Jeff's idea would take care of this, together with a *limited*
(say, 32 entries) queue size. Every time the "work" queue (the
one the disk is working on) is empty, we switch queues.

Processes get to put their request on the other queue, either
until the disk takes their requests (the queues are switched)
or until the queue is full. That way only the N highest priority
processes can get access to the disk if we're really overloaded
in a bad way.

The current HUGE queue size is probably another reason for
the very bad latencies we sometimes see...

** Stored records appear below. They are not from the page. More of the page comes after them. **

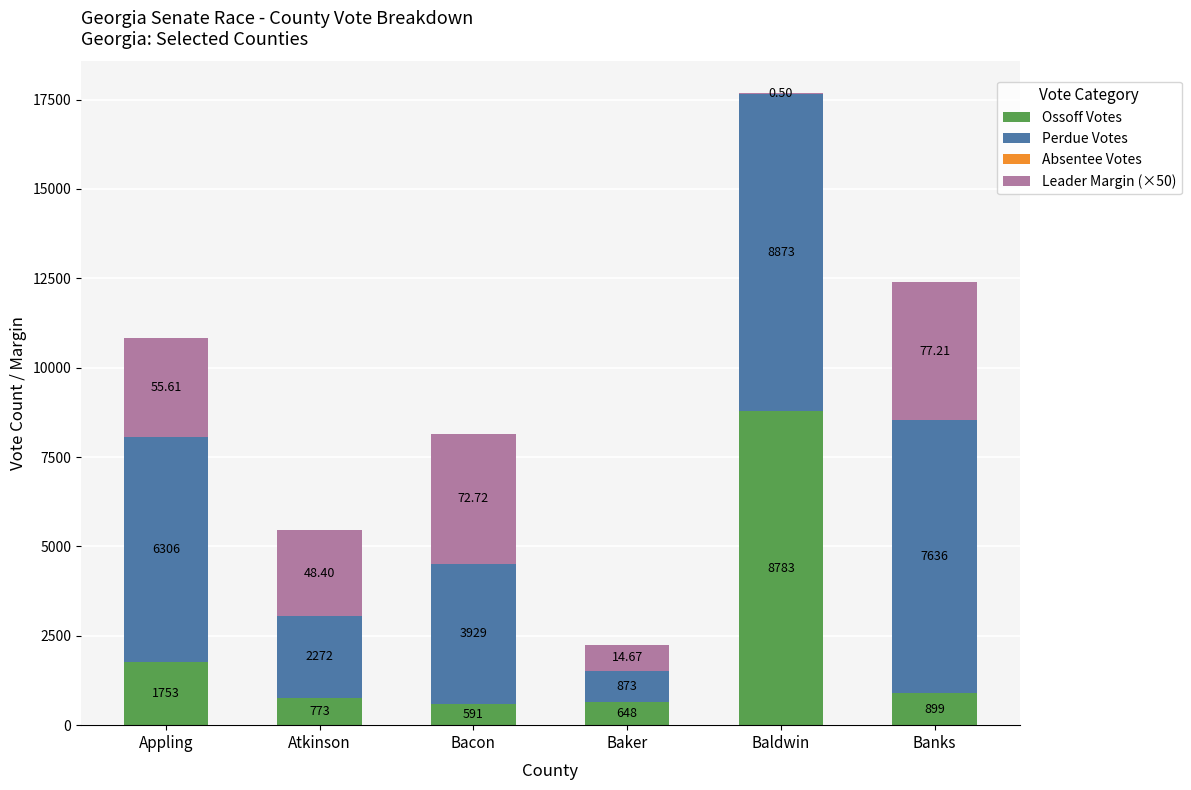

The value of Ossoff Votes at Banks is 899.0. True or false?

True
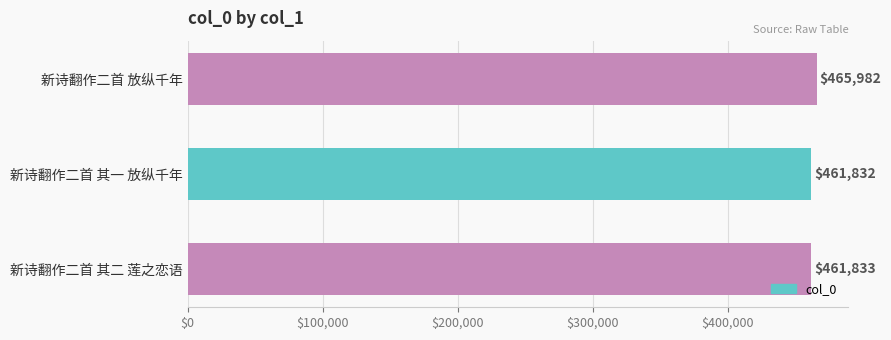

What is the label of the 3rd bar from the bottom?

新诗翻作二首 放纵千年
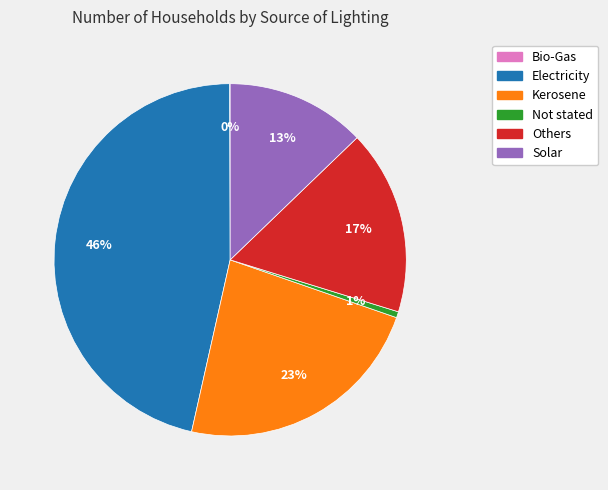

To the nearest percent, what is the average slice percentage?

17%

> > (maybe with the twist that we /do/ allow merges on the queue
> > that's being processed by the disk, but no insertions of new
> > requests)
>
> I don't think you should allow merges. If one process is doing a big
> IO operation on a big file it would still get _all_ capacity, right?

Only if you were to allow unlimited merges ;)

I guess a 'decent' maximum size for one request would
be somewhere around 256kB, since this is the amount of
data a drive can read in the time of one disk seek...

regards,

Rik

--
"What you're running that piece of shit Gnome?!?!"